Hill: I took a job at the Toys R Us store in the Valley, hoping to get into corporate PR. But retail wasn’t for me either, so I switched to minority business development for a local nonprofit – AHANA – and loved it.
S-R: How did you end up at Avista?
Hill: Four years at AHANA taught me that business is not isolated – it’s part of a broader community ecosystem. I figured I could accomplish more if I understood the entire system. So I got a master’s in urban planning from Eastern, and came to Avista in 2004 as an intern.
S-R: How did you rise from intern to senior vice president of Avista Development in just 12 years?
Hill: Oh, my goodness, I don’t know. I think it was a lot of grace.
S-R: What does “grace” mean? Luck? Hard work?
Hill: A combination of both. I was blessed with great mentors coaching me and providing good feedback.
S-R: What’s an important lesson someone taught you?
Hill: My grandfather told me, “There’s always going to be someone out there who’s smarter than you, better than you, taller than you. So you have to work really, really hard to make a difference.”
S-R: How tall are you?
Hill: (laugh) Not tall at all – 5-foot-1½. I’m small, but mighty.
S-R: As a woman of color in a conservative city, have you felt extra pressure to distinguish yourself from the competition?
Hill: I’d be naive to think there weren’t people out there who thought less of me because I was a woman or African American. But I work well with others. And when I work through a network, I’m able to achieve a lot more than I ever could on my own.

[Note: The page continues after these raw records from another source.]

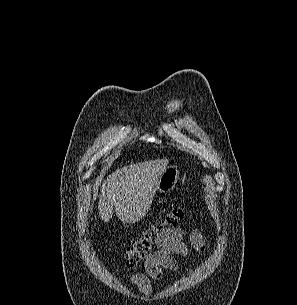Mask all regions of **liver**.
<instances>
[{
	"mask_svg": "<svg viewBox=\"0 0 297 305\" xmlns=\"http://www.w3.org/2000/svg\"><path fill=\"white\" fill-rule=\"evenodd\" d=\"M167 166V159H156L130 164L110 174L102 184L98 202L102 221L107 223L114 211L126 224L142 220L150 209L158 180Z\"/></svg>",
	"mask_w": 297,
	"mask_h": 305,
	"instance_id": "6515ba94",
	"label": "liver"
}]
</instances>
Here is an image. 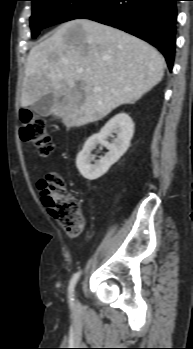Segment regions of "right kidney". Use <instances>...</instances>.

S-R: Have you had any setbacks?
Hill: I have workaholic tendencies which can compromise my home life sometimes. I’m learning to put my family more at the center. And my son, Elliot, is 11 now, so basically he’s done with me. (laugh)
S-R: Why does Avista Development exist?
Hill: Because growth matters to the region, and we’re part of this region. We’re not a company that can pick up our toys and move to the next block. This is our block. We’ve been here 129 years.
S-R: What factors shape Avista Development’s strategy?
Hill: We look at what’s important to the community. The U-District is a huge engine that delivers value to the entire region.
S-R: Where does money for your projects come from?
Hill: Shareholder dollars.
S-R: Avista’s pending acquisition by the Canadian utility Hydro One recently hit a snag. Does that affect anything your subsidiary does?
S-R: You’ve mentioned shareholders, customers and community. In what order do you consider them when weighing decisions?
Hill: Customers come first, because they are the core of the business. And they compose our community, so if we serve customers, we serve the community. If we do those two things well, then shareholders will benefit.
S-R: Last year, you were quoted saying, “We don’t want an amazing bridge to land on a gravel lot.” The U-District Gateway Bridge will be done in September. What will be on Avista’s property then?
Hill: We’ll be way under construction. It won’t be a gravel lot. More like a lot with dirt flying. (laugh) The site had environmental issues – giant underground tanks – that had to be mitigated.
S-R: What’s a typical day for you?
Hill: There’s no such thing.
S-R: What do you like most about your job?
Hill: I get to work with some of the most talented folks in the city.
S-R: What do you like least?
Hill: The hardest part of my job is not being able to please everyone.
S-R: What are you most proud of?
Hill: I like to think that when people work with me on a project, they enjoy the process.
S-R: Your career path has taken many turns. What advice do you offer young people about setting goals?
Hill: I tell them to do what makes their toes tingle. When people see you at your best, they’ll want to be a part of that.
S-R: What makes your toes tingle?
Hill: I’ve always been a “why?” kid, whether evaluating how a cell mutates or how communities change and grow – what happens if you put a freeway or a business center somewhere.
S-R: What is your secret talent?
Hill: I can wiggle my ears.
S-R: Any guilty pleasures?
Hill: All pleasures are guilty – at least the good ones are. (laugh)
S-R: You’re too young to spend the rest of your career in your current job. What possibilities await?
Hill: I’ve been asked that a lot: “What’s your next big thing?” I like to be in my big thing, verses thinking about my next big thing.